Running Griffin Island using the old RQ3 sorcery stats was a bit of a headache! Long duration spells were a major feature of sorcery. It took a long time to get good enough to use long duration but it was a major 'build' when sorcerers got there. Also the enormously powerful NPCs in Griffin Island (And elsewhere in many Glorathan Third Age setttings - Dorastor! ) were utterly ridiculous, they rather ignored their own rules. I slashed their powers by removing most magic items, deleting spells and limiting %s to around 100 -150 for the truly mighty. Made the whole thing much more playable, interactive and enjoyable.

For Divine Magic items I'd simply say they are given out by divine favour after a quest or for a particular divine purpose.
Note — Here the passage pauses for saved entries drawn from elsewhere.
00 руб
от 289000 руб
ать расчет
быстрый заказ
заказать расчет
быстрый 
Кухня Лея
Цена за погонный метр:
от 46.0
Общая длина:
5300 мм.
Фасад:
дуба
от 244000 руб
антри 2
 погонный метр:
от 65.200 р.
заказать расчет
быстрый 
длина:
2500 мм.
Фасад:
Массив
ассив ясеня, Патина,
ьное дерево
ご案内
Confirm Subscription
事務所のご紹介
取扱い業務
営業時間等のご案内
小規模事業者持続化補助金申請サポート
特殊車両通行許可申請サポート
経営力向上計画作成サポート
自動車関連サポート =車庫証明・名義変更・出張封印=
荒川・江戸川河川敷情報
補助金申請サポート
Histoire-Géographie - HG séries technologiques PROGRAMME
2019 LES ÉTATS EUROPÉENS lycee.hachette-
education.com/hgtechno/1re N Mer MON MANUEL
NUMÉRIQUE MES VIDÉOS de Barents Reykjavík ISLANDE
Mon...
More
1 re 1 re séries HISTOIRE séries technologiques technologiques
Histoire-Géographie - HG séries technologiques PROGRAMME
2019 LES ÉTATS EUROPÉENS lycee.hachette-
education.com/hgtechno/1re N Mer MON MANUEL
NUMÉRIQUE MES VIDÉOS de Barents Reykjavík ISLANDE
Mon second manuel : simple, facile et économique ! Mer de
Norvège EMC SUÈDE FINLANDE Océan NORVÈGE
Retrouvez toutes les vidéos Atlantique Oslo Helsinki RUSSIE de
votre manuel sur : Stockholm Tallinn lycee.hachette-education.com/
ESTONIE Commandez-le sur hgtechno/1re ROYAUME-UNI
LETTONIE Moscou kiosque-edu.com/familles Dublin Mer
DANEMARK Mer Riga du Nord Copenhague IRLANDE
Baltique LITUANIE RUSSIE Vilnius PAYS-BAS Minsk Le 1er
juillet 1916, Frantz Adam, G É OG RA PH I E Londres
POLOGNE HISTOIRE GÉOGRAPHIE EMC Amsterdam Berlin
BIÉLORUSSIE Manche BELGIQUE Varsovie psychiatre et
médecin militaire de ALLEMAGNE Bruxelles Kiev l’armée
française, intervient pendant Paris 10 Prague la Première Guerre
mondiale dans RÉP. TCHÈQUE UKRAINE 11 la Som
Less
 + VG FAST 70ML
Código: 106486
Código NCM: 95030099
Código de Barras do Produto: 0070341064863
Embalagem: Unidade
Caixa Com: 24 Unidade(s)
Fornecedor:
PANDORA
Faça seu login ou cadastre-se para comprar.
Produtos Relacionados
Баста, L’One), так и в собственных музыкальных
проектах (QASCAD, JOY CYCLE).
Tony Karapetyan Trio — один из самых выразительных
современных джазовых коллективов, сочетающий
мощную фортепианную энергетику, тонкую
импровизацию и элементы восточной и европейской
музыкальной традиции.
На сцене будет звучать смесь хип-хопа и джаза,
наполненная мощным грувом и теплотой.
Keep the enchantments in keeping with the God's mythic nature and leave it at that. They should likely be rather rare anyway. That way you don't have to worry about game mechanics, which seem kind of unnecessary in this case anyway, and have control over the power of magic items loose in your game.
 
Deleriad,
TGryphs 101 Days is already part of my reading list - and a huge inspiration.

Richard,
so instead of looking for a replacement for the RAW power of RQ3 sorcery I ought to just shove it aside and be glad to be rid of it?
hm....
Done!

As to the divine items, I agree. Gifts from the gods ought to be rare and full of wonder, and are just about the worst place for nitpicking calculation and juggling resource costs. Had I not tried to use the RQ3 stats in a too literal way I would never have looked at those rules twice.